For the material below, please count the lines containing "like". Reply with the count alone.

• [The records]:
════════
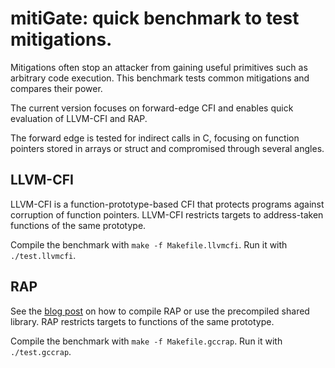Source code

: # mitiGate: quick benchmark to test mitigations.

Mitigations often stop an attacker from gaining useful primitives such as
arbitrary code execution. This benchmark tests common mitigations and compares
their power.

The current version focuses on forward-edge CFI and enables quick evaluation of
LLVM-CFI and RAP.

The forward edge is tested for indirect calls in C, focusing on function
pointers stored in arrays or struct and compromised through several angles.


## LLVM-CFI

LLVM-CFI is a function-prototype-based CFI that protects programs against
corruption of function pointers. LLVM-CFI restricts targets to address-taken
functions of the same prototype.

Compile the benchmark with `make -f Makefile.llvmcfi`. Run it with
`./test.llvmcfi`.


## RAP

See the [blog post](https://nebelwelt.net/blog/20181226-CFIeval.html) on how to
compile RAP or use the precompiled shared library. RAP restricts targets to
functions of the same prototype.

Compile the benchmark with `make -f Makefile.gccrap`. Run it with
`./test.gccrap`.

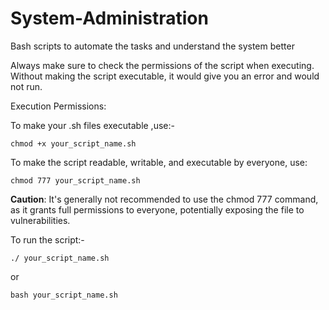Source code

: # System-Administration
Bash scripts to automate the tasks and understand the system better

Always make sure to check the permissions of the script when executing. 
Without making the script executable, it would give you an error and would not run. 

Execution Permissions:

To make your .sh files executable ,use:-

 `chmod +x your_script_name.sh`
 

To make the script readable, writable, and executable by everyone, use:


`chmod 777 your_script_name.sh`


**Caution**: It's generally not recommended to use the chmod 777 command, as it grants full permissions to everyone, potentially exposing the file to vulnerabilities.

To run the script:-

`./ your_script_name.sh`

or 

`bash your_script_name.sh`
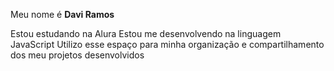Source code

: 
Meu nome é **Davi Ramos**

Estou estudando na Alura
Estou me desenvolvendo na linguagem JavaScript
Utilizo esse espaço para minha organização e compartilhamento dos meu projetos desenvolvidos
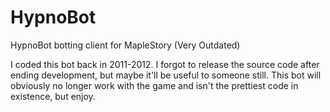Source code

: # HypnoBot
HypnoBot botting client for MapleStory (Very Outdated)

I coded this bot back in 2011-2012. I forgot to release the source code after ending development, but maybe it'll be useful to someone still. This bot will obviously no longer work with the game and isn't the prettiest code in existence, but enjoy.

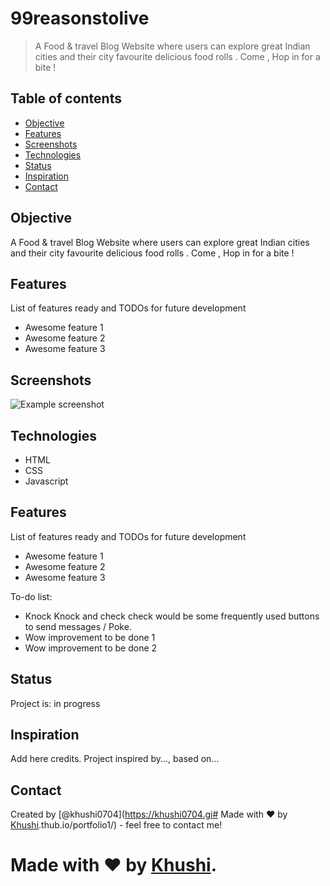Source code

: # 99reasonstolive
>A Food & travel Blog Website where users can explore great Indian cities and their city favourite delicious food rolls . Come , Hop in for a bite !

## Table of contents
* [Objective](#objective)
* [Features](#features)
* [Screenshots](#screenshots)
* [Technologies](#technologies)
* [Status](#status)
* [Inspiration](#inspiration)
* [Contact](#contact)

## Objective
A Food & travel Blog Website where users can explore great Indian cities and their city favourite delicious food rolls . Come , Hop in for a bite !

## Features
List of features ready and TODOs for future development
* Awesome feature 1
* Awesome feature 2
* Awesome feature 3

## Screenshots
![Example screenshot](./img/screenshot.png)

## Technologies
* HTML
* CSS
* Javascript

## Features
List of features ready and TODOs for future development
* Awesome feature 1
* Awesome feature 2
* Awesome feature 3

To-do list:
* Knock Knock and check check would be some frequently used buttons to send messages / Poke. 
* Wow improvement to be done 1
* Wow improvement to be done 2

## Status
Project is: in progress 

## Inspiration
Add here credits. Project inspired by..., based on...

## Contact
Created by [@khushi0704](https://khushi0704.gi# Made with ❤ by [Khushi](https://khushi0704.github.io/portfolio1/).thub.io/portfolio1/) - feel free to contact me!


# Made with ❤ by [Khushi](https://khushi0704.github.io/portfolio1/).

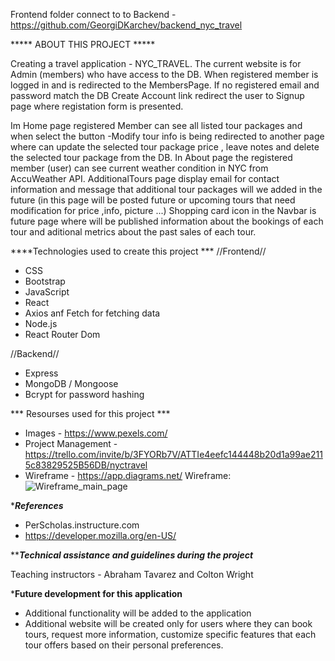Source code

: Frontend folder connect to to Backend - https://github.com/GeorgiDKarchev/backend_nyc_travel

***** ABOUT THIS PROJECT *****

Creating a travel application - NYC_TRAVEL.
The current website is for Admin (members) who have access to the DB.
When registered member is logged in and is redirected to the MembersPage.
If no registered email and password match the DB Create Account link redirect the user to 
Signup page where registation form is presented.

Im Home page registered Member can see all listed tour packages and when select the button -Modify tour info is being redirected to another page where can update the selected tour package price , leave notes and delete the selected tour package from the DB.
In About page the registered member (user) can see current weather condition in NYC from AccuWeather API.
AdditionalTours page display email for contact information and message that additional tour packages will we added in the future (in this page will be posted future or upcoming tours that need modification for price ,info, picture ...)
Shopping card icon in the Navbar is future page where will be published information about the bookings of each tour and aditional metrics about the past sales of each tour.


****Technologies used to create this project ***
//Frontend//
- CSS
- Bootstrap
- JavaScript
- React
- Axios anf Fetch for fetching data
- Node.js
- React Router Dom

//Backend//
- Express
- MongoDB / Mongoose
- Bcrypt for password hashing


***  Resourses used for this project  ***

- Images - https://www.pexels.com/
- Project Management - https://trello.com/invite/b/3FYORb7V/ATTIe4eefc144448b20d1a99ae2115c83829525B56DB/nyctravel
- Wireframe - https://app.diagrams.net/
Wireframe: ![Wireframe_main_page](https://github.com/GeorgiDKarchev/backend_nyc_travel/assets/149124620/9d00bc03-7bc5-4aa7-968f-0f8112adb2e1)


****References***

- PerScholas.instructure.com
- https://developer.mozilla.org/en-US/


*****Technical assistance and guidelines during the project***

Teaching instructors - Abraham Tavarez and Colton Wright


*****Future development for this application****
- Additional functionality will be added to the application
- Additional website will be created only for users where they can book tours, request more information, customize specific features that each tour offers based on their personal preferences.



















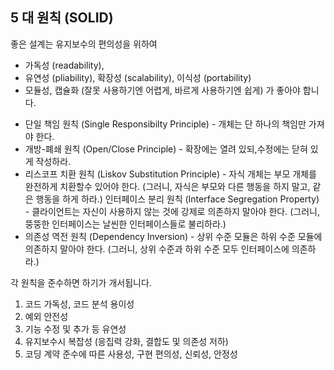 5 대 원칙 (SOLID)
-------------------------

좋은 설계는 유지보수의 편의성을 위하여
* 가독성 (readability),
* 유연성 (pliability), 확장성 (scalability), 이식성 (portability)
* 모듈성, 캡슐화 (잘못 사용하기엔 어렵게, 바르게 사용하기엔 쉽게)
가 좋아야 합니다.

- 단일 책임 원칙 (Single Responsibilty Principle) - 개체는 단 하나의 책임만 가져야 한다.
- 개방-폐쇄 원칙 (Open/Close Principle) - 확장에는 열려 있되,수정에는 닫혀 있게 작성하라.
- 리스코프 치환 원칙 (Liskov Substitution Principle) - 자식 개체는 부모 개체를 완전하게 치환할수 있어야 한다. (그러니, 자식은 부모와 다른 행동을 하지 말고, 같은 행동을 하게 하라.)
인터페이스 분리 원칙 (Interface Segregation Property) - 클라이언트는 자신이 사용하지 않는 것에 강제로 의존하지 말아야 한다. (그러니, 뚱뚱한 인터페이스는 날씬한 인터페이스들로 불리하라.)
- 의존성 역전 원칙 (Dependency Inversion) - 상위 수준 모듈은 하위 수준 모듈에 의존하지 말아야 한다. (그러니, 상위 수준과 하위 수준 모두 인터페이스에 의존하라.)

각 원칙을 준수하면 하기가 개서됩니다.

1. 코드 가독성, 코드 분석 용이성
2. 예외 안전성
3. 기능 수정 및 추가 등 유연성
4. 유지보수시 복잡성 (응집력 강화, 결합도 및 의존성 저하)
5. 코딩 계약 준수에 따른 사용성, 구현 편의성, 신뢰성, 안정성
════════
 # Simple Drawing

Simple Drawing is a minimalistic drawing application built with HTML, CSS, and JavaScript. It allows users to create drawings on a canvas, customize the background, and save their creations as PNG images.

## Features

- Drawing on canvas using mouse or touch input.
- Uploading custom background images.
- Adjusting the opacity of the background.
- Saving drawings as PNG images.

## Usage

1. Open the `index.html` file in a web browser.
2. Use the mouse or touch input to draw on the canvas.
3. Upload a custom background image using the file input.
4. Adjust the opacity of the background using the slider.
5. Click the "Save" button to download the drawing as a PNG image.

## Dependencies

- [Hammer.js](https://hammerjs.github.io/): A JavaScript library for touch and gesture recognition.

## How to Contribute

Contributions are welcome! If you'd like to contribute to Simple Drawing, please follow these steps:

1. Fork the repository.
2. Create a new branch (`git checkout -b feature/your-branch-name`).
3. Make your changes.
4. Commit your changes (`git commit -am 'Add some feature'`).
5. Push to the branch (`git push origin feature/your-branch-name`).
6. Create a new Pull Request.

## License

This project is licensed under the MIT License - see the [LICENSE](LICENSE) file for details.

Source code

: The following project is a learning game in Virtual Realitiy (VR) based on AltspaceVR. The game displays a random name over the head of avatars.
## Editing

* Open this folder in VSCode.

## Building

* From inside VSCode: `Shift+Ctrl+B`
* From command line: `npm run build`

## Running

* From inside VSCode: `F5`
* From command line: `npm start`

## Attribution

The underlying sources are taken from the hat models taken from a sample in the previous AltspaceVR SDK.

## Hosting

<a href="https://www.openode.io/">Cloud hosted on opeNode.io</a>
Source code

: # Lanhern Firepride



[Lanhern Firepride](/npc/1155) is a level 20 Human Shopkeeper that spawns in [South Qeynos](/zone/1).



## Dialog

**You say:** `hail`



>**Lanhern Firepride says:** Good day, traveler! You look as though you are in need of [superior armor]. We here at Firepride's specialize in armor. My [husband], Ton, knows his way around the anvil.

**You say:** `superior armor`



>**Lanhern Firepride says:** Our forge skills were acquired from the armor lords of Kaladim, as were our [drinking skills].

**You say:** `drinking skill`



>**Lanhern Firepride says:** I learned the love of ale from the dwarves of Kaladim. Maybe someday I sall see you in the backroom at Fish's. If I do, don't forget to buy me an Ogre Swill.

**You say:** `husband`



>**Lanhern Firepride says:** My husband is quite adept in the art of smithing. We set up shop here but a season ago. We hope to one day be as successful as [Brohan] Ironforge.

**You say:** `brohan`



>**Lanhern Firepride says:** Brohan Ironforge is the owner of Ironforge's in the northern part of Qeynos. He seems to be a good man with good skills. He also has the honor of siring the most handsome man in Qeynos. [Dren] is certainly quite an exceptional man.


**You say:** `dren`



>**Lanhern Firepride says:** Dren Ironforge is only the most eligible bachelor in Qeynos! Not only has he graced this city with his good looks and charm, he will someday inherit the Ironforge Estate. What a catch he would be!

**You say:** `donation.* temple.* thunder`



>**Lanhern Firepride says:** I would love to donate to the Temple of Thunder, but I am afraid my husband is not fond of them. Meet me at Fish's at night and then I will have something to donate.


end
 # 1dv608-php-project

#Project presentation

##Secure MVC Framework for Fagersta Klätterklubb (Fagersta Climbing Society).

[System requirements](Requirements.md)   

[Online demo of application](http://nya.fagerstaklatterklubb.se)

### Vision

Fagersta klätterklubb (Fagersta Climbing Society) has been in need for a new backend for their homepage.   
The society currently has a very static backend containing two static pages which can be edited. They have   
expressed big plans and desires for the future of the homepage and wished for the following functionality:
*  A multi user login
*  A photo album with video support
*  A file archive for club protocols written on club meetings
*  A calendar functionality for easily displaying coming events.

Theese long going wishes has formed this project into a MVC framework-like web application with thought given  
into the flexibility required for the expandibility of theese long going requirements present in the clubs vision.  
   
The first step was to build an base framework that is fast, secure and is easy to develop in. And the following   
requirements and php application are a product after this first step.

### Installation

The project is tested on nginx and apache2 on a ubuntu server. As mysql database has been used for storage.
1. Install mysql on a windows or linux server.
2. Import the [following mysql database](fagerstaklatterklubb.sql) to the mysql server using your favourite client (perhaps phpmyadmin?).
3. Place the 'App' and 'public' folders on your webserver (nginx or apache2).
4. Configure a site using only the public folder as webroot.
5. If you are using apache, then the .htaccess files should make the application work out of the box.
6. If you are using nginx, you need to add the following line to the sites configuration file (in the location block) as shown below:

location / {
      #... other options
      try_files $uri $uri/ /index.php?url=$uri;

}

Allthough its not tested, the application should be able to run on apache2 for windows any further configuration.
════════
• [Task result]: 2